文書の抜粋:

一口にボーリングマシンと言っても、マシンの機構などによって種類が異なります。導入する際は、現場や工事内容にあったマシンを選びましょう。ここでは、地滑り防止工事で活躍するボーリングマシンをご紹介します。
安全性・小スペース・低騒音で選ぶ
「おすすめのボーリングマシンメーカー3選」
斜面上の土や岩が下方向に移動する現象を「地すべり」と言います。地形・地質・地下水の集まりやすさなど元々の原因だけでなく、降雨や融雪といった自然的な要因、トンネル掘削などの人的な要因で発生します。
地滑り防止工事は、こうした地滑りを軽減・防止するために行う工事のこと。工事にはさまざまな工法がありますが、大きく抑制工と抑止工の2つに分けられます。抑制工とは、地滑りの原因となる地形や自然条件を変化させて地滑りを抑制させる方法で、抑止工は、アンカーやシャフトなど構造物を設置することで地滑りを止める方法です。どちらの工法にもボーリング技術が利用されています。
地滑り防止を目的としたボーリングマシンの使用事例にはさまざまなものがあります。ここでは、実際の使用例をピックアップしてご紹介していきますので、どのように使用されているのかを見ていきましょう。

引用元:内海建設コンサルタント株式会社公式HP
(https://www.naikai-con.co.jp/results/)
地滑り防止区域における調査を行った事例です。ボーリング調査に加えて孔内傾斜計、自記水位計等の観測を行うことによって、地滑り活動の状況を把握し、地滑り機構の解明を行いました。今後は、豊水期を含め長期間の観測を実施し、すべり面形状の設定や最高水位の確認を行う予定となっています。
参照元:内海建設コンサルタント株式会社公式HP
(https://www.naikai-con.co.jp/results/)

取り組む課題:
1. 地滑り防止工事の文章で、地すべりの原因や要因として挙げられているものをすべて書き出してください。
2. エントリのうち、「Schema: each photo」を含む行から「0.017313, -0.999714, 1.912265]]」を含む行までの部分を、「photo」を「image」に変えて書き直してください。画像は答えから省いてください。

抽出データ:
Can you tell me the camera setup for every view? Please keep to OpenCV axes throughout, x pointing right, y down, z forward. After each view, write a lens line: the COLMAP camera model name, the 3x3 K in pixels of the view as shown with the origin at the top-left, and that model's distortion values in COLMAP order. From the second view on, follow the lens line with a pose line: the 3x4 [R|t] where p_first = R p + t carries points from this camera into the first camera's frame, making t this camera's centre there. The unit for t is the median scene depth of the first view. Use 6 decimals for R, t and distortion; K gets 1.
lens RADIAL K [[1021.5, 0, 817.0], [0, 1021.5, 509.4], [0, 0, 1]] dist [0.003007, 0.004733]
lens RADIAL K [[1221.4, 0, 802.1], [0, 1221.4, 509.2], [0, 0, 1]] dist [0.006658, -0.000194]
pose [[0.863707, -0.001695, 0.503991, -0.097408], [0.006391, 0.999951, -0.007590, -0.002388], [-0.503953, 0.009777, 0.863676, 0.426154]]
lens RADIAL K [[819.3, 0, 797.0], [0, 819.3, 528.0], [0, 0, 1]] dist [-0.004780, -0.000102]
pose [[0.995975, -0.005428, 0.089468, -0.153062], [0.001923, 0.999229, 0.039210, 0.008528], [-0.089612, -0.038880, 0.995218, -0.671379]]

...

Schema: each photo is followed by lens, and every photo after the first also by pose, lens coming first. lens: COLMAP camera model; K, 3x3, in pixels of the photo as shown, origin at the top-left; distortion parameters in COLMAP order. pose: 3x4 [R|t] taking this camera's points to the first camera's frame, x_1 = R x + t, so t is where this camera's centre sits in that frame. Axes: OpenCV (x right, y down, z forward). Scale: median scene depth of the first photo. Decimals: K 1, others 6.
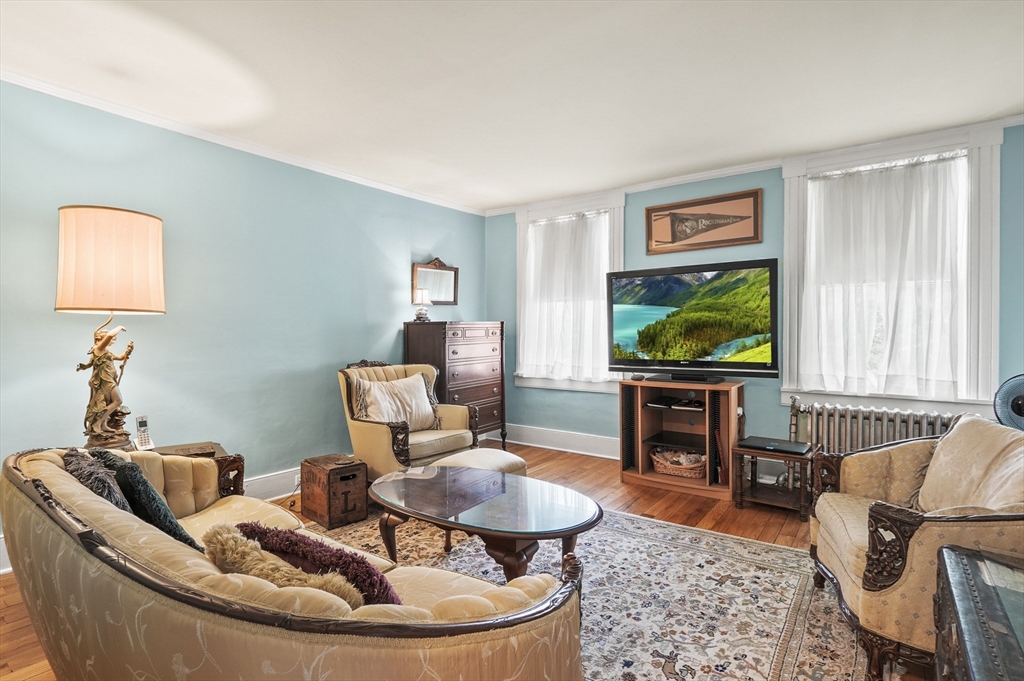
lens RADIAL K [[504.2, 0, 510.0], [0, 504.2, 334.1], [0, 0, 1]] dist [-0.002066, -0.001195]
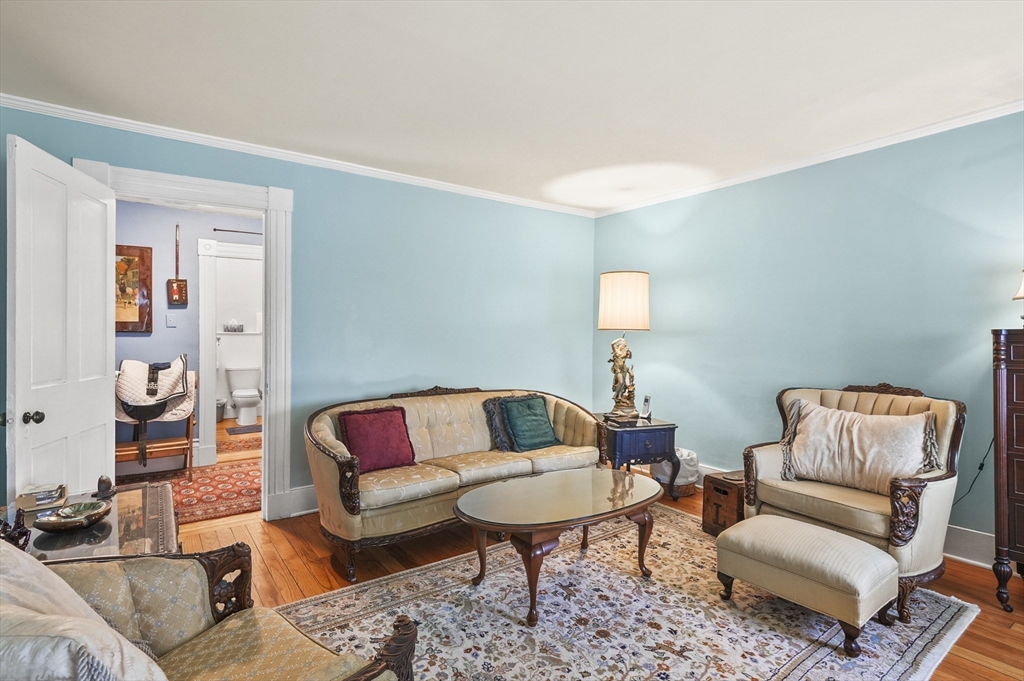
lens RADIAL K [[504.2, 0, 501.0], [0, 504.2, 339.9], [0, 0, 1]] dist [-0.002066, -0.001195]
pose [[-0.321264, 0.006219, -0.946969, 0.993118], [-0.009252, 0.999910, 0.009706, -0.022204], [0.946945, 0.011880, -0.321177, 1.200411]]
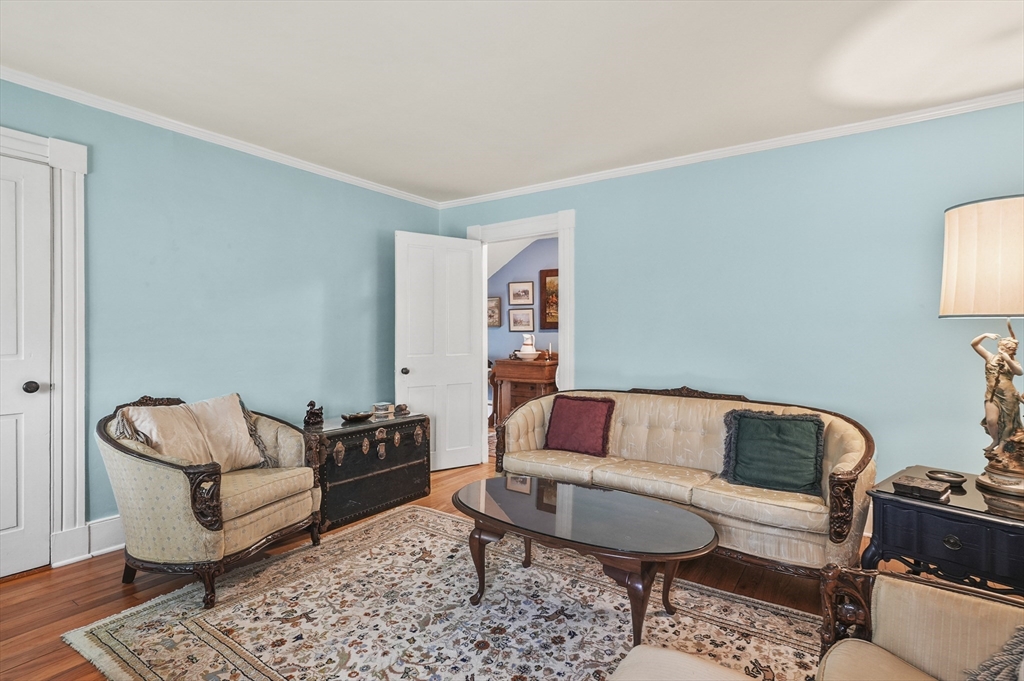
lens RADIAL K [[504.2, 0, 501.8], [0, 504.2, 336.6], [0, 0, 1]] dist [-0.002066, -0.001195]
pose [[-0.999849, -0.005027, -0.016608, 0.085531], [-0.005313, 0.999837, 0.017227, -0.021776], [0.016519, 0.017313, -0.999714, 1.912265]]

演習の結果:
1.
- 地形
- 地質
- 地下水の集まりやすさ
- 降雨
- 融雪
- トンネル掘削

2.
Schema: each image is followed by lens, and every image after the first also by pose, lens coming first. lens: COLMAP camera model; K, 3x3, in pixels of the image as shown, origin at the top-left; distortion parameters in COLMAP order. pose: 3x4 [R|t] taking this camera's points to the first camera's frame, x_1 = R x + t, so t is where this camera's centre sits in that frame. Axes: OpenCV (x right, y down, z forward). Scale: median scene depth of the first image. Decimals: K 1, others 6.
lens RADIAL K [[504.2, 0, 510.0], [0, 504.2, 334.1], [0, 0, 1]] dist [-0.002066, -0.001195]
lens RADIAL K [[504.2, 0, 501.0], [0, 504.2, 339.9], [0, 0, 1]] dist [-0.002066, -0.001195]
pose [[-0.321264, 0.006219, -0.946969, 0.993118], [-0.009252, 0.999910, 0.009706, -0.022204], [0.946945, 0.011880, -0.321177, 1.200411]]
lens RADIAL K [[504.2, 0, 501.8], [0, 504.2, 336.6], [0, 0, 1]] dist [-0.002066, -0.001195]
pose [[-0.999849, -0.005027, -0.016608, 0.085531], [-0.005313, 0.999837, 0.017227, -0.021776], [0.016519, 0.017313, -0.999714, 1.912265]]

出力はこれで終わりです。